How to Calculate Your Monthly Recurring Revenue (MRR)

6 min read

A practical guide to calculating Monthly Recurring Revenue — the most important metric for any business that sends recurring invoices.

Monthly Recurring Revenue (MRR) is the single most important metric for any business that sends recurring invoices. It represents your predictable, repeatable monthly revenue and is the foundation for financial planning.

The Basic Formula

MRR = Sum of all active monthly recurring invoice amounts. If you have 10 clients each paying $500/month, your MRR is $5,000.
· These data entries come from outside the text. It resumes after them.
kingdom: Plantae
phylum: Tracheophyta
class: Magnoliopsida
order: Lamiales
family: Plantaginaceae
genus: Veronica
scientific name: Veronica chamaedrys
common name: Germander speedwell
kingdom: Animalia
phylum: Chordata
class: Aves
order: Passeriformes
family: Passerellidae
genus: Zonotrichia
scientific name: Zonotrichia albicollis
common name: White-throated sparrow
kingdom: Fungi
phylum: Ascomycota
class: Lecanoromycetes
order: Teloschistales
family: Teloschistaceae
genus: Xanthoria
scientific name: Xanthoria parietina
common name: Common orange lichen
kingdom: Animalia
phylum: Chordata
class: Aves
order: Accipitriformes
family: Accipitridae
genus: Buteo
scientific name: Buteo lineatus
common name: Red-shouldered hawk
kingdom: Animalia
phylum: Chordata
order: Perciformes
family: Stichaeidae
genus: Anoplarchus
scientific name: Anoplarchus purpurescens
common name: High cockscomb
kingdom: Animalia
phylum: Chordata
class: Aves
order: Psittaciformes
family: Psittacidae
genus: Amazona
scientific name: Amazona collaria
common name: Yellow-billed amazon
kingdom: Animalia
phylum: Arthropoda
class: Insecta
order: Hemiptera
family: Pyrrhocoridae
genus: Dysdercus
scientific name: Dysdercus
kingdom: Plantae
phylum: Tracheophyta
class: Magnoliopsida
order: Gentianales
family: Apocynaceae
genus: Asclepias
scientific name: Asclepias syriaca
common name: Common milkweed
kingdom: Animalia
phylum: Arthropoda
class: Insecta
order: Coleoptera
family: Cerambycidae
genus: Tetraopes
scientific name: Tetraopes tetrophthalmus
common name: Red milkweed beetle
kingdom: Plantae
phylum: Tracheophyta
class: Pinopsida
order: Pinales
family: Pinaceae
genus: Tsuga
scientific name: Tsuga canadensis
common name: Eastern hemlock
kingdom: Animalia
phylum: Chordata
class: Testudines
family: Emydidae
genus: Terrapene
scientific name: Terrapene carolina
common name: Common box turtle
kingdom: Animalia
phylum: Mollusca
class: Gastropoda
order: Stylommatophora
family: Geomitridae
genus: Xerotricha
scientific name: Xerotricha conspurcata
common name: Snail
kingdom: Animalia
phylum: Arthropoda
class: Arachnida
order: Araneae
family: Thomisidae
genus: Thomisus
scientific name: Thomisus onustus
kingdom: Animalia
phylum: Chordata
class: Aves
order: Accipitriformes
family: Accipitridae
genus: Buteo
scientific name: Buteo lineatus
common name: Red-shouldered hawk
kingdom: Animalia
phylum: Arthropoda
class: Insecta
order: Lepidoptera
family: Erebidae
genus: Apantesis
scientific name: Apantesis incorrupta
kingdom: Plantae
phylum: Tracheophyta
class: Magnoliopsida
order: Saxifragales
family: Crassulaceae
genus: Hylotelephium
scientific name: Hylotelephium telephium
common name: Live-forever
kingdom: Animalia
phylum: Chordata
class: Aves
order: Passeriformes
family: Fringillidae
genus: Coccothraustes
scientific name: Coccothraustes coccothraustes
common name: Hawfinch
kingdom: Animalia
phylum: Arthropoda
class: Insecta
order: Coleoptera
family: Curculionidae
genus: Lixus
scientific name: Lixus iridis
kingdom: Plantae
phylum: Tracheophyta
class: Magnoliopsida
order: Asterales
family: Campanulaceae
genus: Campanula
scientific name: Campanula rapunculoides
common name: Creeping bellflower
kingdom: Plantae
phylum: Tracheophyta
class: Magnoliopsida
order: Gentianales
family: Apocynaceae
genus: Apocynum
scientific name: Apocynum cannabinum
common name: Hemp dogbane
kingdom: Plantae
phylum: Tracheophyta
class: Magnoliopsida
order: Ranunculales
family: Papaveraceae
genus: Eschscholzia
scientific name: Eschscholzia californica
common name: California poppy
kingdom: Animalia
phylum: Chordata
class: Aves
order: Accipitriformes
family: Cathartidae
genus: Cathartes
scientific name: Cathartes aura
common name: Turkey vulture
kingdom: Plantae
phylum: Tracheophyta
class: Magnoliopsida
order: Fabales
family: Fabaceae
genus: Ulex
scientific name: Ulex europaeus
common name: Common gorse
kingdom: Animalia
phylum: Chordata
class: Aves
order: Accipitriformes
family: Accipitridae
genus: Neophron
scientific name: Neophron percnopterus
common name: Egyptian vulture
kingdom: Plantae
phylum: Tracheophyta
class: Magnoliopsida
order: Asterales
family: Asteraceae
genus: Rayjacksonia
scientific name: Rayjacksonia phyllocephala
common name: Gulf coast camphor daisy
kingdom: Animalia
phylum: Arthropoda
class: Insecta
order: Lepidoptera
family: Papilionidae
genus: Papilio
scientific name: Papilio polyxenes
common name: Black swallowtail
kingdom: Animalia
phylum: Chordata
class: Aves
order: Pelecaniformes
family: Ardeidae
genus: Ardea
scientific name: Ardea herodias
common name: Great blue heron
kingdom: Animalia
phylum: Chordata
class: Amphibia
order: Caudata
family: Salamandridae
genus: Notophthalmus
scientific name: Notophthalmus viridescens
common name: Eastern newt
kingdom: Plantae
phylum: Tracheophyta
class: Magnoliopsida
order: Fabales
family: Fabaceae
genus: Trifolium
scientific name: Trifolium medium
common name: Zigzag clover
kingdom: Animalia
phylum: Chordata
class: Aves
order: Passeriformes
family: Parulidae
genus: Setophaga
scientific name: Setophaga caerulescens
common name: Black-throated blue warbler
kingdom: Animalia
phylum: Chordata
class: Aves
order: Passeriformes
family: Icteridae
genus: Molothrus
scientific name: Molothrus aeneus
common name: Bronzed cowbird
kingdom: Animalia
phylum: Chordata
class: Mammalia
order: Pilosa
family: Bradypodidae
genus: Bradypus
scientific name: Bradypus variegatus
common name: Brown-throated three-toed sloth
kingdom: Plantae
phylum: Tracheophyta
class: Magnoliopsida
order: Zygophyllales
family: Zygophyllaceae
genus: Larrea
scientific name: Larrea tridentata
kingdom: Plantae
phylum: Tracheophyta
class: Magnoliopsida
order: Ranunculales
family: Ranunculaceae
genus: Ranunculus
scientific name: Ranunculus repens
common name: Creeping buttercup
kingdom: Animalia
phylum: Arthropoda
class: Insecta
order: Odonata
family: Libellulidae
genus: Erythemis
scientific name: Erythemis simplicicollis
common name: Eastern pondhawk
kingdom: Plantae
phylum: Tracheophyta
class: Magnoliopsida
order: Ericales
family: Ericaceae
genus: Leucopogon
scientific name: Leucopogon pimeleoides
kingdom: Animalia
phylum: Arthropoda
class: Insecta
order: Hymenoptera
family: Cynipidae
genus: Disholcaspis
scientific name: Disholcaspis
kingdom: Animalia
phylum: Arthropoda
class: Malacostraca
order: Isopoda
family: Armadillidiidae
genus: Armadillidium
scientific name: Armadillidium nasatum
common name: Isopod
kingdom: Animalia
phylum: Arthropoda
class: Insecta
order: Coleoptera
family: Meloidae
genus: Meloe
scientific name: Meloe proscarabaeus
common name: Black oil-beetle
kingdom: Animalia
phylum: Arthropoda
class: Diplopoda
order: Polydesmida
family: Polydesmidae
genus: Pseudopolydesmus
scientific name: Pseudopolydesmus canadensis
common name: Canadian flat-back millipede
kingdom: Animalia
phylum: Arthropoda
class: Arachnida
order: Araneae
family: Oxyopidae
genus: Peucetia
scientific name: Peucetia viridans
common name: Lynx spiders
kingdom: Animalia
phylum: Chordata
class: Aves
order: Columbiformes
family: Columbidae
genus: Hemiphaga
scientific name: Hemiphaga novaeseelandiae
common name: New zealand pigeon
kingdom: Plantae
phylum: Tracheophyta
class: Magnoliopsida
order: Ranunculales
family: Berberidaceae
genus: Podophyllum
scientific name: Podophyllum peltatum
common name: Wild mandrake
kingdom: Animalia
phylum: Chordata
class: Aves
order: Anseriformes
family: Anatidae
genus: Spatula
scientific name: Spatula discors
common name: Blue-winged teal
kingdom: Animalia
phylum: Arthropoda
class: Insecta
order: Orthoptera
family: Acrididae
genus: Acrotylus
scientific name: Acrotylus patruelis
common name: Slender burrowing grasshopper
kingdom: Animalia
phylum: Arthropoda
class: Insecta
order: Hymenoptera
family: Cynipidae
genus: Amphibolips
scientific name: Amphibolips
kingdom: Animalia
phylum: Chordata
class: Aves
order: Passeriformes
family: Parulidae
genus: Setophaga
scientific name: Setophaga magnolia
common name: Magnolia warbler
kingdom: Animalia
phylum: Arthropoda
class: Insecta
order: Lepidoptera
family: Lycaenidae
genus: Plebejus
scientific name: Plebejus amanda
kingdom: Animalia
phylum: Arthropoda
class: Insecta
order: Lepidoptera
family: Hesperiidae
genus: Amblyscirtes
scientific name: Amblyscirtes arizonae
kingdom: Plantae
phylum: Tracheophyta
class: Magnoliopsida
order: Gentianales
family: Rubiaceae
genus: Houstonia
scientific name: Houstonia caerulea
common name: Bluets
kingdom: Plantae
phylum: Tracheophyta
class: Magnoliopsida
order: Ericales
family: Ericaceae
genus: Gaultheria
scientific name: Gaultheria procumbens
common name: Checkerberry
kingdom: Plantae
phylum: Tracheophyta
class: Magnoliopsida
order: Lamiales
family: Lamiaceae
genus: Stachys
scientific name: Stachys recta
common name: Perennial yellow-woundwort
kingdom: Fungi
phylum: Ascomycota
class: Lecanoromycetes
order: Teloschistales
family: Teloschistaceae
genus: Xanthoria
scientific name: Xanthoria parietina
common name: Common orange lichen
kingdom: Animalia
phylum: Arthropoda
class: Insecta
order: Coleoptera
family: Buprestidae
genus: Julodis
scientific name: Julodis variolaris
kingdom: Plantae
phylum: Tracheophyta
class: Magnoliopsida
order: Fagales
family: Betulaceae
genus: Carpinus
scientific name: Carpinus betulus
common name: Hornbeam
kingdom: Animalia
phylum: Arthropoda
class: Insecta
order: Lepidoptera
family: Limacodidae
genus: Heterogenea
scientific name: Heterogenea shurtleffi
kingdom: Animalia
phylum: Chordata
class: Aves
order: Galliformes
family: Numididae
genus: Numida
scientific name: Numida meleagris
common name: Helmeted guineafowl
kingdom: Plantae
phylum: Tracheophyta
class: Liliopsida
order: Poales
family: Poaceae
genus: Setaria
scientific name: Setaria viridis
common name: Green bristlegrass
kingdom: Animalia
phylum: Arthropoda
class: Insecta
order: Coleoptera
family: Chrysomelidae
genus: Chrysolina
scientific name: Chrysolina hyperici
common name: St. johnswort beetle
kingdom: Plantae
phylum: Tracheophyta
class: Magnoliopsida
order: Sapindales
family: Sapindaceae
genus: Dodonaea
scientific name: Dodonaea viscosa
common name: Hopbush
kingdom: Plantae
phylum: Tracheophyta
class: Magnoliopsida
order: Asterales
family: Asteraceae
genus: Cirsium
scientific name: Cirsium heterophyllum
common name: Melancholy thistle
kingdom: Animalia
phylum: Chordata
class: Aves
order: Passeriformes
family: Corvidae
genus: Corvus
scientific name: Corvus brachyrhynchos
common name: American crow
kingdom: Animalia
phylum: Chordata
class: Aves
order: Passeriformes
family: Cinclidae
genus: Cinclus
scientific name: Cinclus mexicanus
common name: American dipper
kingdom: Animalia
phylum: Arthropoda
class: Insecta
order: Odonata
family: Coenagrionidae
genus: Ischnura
Normalizing Non-Monthly Invoices

For clients on non-monthly billing, convert to monthly equivalents. Annual billing: divide by 12. Quarterly billing: divide by 3. A $12,000 annual client contributes $1,000/month to your MRR.

MRR Components

Breaking MRR into components reveals what is driving changes. Track New MRR from clients acquired this month, Expansion MRR from upsells and upgrades, Contraction MRR from downgrades, Churned MRR from cancellations, and Net New MRR which is the sum of all four.

Common Mistakes

Do not include one-time project revenue in MRR. Do not count signed contracts that have not started billing. Do not include invoices that are unlikely to be collected. MRR should reflect only active, collectible recurring billing.

Using MRR for Planning

Once you know your MRR, you can forecast annual revenue (MRR × 12), calculate how much new business you need to hit growth targets, understand the impact of churn on your revenue, and make informed decisions about pricing, hiring, and investment.